Die praktischen Erfahrungen und professionellen Rückmeldungen sollen nicht nur Interesse für neue Berufstätigkeiten wecken und Schlüsselqualifikationen stärken, sondern ermöglichen eine realistische Einschätzung eigener Stärken und Schwächen, schaffen die Grundlage für eine berufliche Zielorientierung und sorgen für konkrete Vorstellungen darüber, wie berufliche Ziele erreicht werden können, sowie für die Vorbereitung auf eine selbstständige Lebensführung.
Bei dem genannten Aufgabenspektrum handelt es sich um Unterrichtsformen, welche eine spezifische Fachlichkeit aufseiten der Lehrkräfte voraussetzen. Für eine solchermaßen enge, zieldifferent gestaltete Lernbegleitung bedarf es deutlich mehr Personalressourcen als in den Bildungsgängen allgemeiner Schulen.
Alle Schulen mit Kindern und Jugendlichen im Schwerpunkt Lernen haben Vorkehrungen zu treffen, damit für diese jungen Menschen die Schule ein geschützter Lebensraum ist, in dem sie gemäß ihren Begabungen, unter Berücksichtigung ihrer Beeinträchtigungen und Einschränkungen, lernen können. Sonderpädagogische Bildungs-, Beratungs- und Unterstützungsangebote gewährleisten diesen fachlichen Support. Ihr Spektrum reicht von Beratungsangeboten über unterrichtsbegleitende Maßnahmen hin zu punktueller Unterstützung in einzelnen Unterrichtsfächern bis zu einem vollumfänglichen zieldifferenten Unterrichts- und Schulangebot. Sonderpädagogische Bildungs-, Beratungs- und Unterstützungsangebote sind eng mit der allgemeinen Pädagogik und deren Angeboten verknüpft. Die Unterstützungsmaßnahmen sind je nach Einzelfall zeitlich befristet. Eine flankierende Begleitung in den Übergängen zwischen Sonderpädagogik und allgemeiner Pädagogik ist für eine nachhaltig wirksame Einbindung dieser jungen Menschen in das Bildungsangebot allgemeiner Schulen von besonderer Bedeutung.

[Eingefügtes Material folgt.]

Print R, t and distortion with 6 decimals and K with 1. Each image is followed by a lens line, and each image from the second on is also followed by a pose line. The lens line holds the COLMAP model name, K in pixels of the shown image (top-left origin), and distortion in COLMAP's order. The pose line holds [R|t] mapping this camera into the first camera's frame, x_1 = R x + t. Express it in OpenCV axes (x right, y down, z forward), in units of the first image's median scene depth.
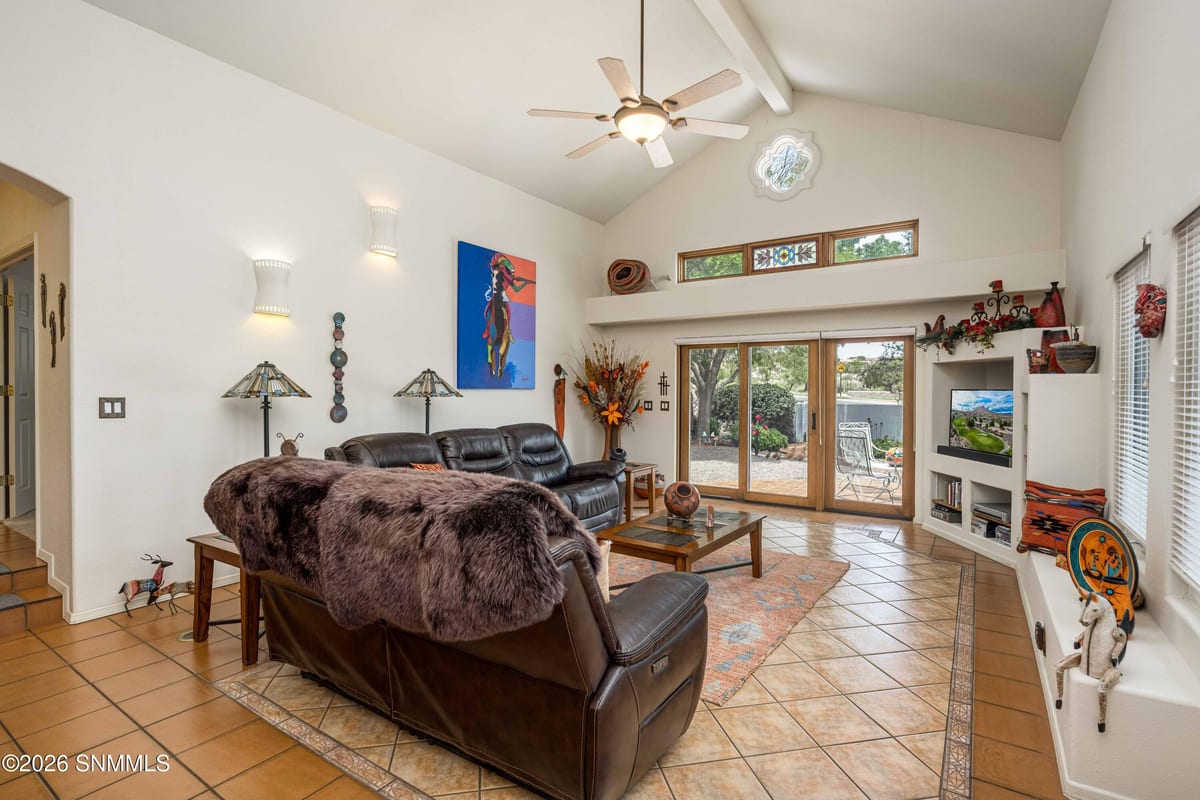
lens RADIAL K [[570.6, 0, 602.2], [0, 570.6, 394.1], [0, 0, 1]] dist [-0.001862, -0.000022]
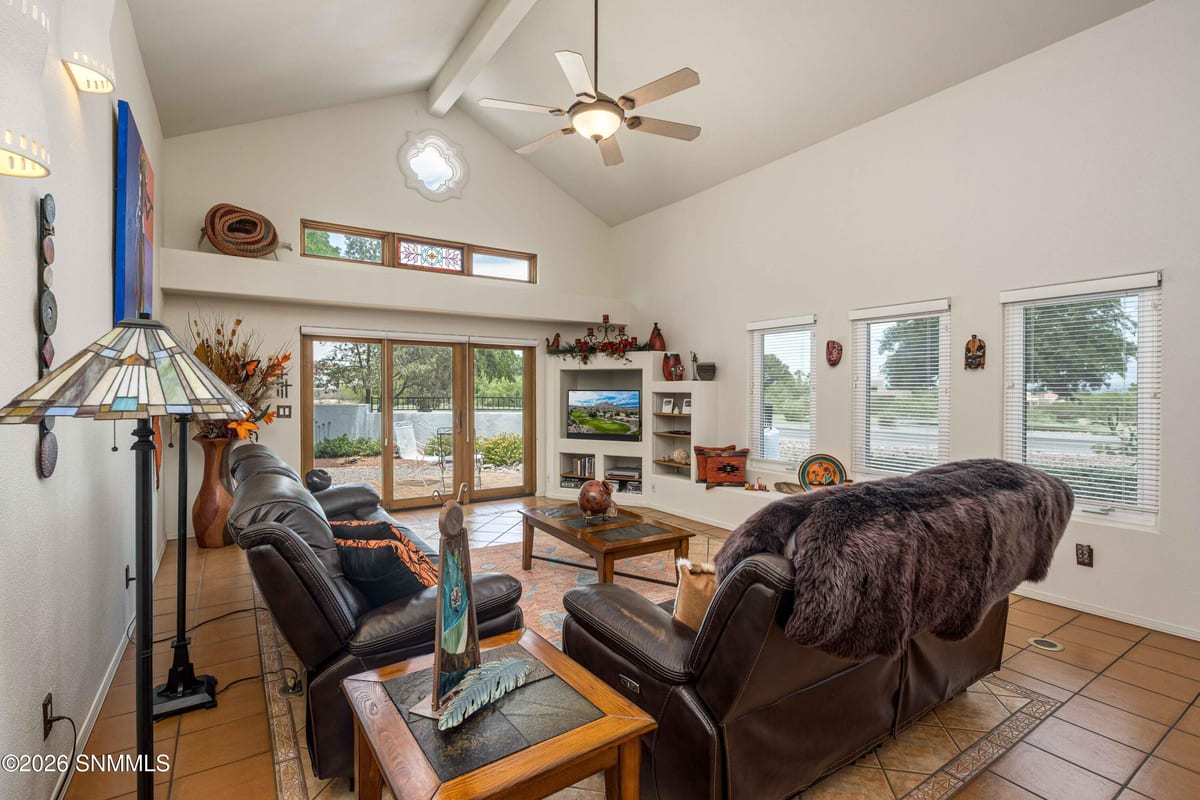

An der Planung individuell wirksamer Bildungsangebote, tagesstrukturierender Angebote sowie der Entwicklung regionaler, differenzierter Angebotsstrukturen beteiligen sich neben den Schulen die ambulanten Sonderpädagogischen Dienste mit ihren Bildungs-, Beratungs- und Unterstützungsangeboten, die Angebote der Schulsozialarbeit und auch verschiedene Fachdienste – etwa aus dem Bereich der Jugend- und Sozialhilfe – und die nach Land und Kommunen unterschiedlichen Ämter sowie Leistungs- und Kostenträger.